The GHSP has provided space to design interventions using elements of China’s domestic experience in new contexts; moving forward, there will be a need for experimentation and rapid learning to develop new and effective models of Chinese health assistance. The GHSP started with the hypothesis that China has experience of managing changes and developing systems that can improve population health. Through the programme, researchers summarised elements of China’s experience to inform the design of overseas pilots. This showed the importance of learning from China’s experience in addressing its own health problems, but that it is limiting to look for simple models of good practice to transfer to other countries. The key lessons from China’s experience appear to be more fundamental, and are linked to how the country has managed rapid change. Experimentation supported by the GHSP has shown the potential of a similar approach to change management to inform China’s increasing engagement in global health through trialling small scale interventions and rapidly incorporating learning in new, and more substantial interventions [12].

The GHSP provided space for initial exploration of new forms of Chinese global health engagement, but there is a need for substantially greater exploration and experimentation. China’s researchers and policymakers made substantial use of experimentation, adaptation and rapid learning in guiding the country’s domestic reforms. China’s domestic reform processes have incorporated approaches to summarising and learning from evidence during reform. There is a need for an equivalent approach to guide China’s overseas engagement – incorporating evidence from China and elsewhere, and incorporating these into rapid learning in new contexts.

The GHSP pilots showed the substantial constraints to be overcome by Chinese institutions to enable them to play a leadership role in the management of large health system development programmes. The programme also showed the need to develop widespread system capacity in global health research and analysis, the commissioning, implementation and evaluation of effective overseas interventions, and capacity within government to participate effectively in various global health governance fora. The GHSP contributed in all these areas, but the contribution was, necessarily, limited, given China’s size and the breadth of issues involved.
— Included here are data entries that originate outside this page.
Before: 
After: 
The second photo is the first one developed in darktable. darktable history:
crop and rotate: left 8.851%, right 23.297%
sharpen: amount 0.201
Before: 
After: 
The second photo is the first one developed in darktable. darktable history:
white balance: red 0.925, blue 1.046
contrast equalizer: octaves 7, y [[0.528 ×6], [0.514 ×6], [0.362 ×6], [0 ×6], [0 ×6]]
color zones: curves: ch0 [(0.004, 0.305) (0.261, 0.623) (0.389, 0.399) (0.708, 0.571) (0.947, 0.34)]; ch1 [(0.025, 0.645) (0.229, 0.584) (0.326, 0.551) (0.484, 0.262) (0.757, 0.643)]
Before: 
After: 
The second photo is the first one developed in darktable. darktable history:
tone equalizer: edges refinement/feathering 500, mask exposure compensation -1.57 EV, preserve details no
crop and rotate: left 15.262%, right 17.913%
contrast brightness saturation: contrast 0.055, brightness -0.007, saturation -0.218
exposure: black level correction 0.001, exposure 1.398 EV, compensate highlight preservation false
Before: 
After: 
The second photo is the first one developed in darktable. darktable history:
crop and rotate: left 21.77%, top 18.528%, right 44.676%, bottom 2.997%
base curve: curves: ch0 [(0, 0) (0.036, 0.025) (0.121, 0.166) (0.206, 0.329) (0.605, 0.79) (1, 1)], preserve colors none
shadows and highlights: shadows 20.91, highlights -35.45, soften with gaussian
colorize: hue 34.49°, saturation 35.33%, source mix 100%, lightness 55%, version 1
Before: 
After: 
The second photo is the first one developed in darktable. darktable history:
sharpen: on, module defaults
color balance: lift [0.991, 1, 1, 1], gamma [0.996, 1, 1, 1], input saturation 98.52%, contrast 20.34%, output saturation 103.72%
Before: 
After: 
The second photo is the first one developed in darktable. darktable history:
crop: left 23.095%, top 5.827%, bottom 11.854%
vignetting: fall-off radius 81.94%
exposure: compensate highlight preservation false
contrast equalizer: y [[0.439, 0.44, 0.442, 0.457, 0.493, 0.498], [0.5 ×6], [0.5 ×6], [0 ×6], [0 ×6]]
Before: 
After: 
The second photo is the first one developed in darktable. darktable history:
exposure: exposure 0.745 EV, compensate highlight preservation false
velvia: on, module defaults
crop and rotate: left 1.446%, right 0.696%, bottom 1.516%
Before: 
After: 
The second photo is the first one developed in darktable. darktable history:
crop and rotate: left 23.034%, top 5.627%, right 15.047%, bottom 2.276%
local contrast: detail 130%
In some areas, such as the development of non-GHSP-supported global health centres and publishing on global health, we can see the beginnings of broader change. However, substantially ‘capacitating the system’ – putting in place the broad system capacity needed to deliver on the role that the Chinese leadership now envisages for the country in global health – will require a major effort and investment, and will take time. Meanwhile, the Chinese Government is exploring the possible role of global/multilateral agencies in managing health system strengthening programmes and other ways to move forward under conditions of limited domestic capacity.

The GHSP helped support dialogue between the UK and China on global health – notably through the China-UK Global Health Dialogue – but partnership between the two countries in global health remains limited. There were only modest efforts to explore on-the-ground partnership in third countries, despite the pilots. Assuming that China’s commitment to global health increases in line with statements from the country’s leadership, there will be a need by international agencies and governments, including the British government, to establish mechanisms to better support coordinated engagement with China, and for capacity to underpin such engagement. There is recognition on all sides of the need to establish new mechanisms, including focal points, to support major increases in activities, joint implementation and increased collaboration. Developing these kinds of collaboration will require learning by all parties to integrate China, its approaches to development and to international engagement into future activities. It will also require learning by Chinese agencies to support the country’s more effective engagement in international and global frameworks. This, in turn, will require investment and leadership on all sides to develop structures and capacity to support deeper and broader collaboration.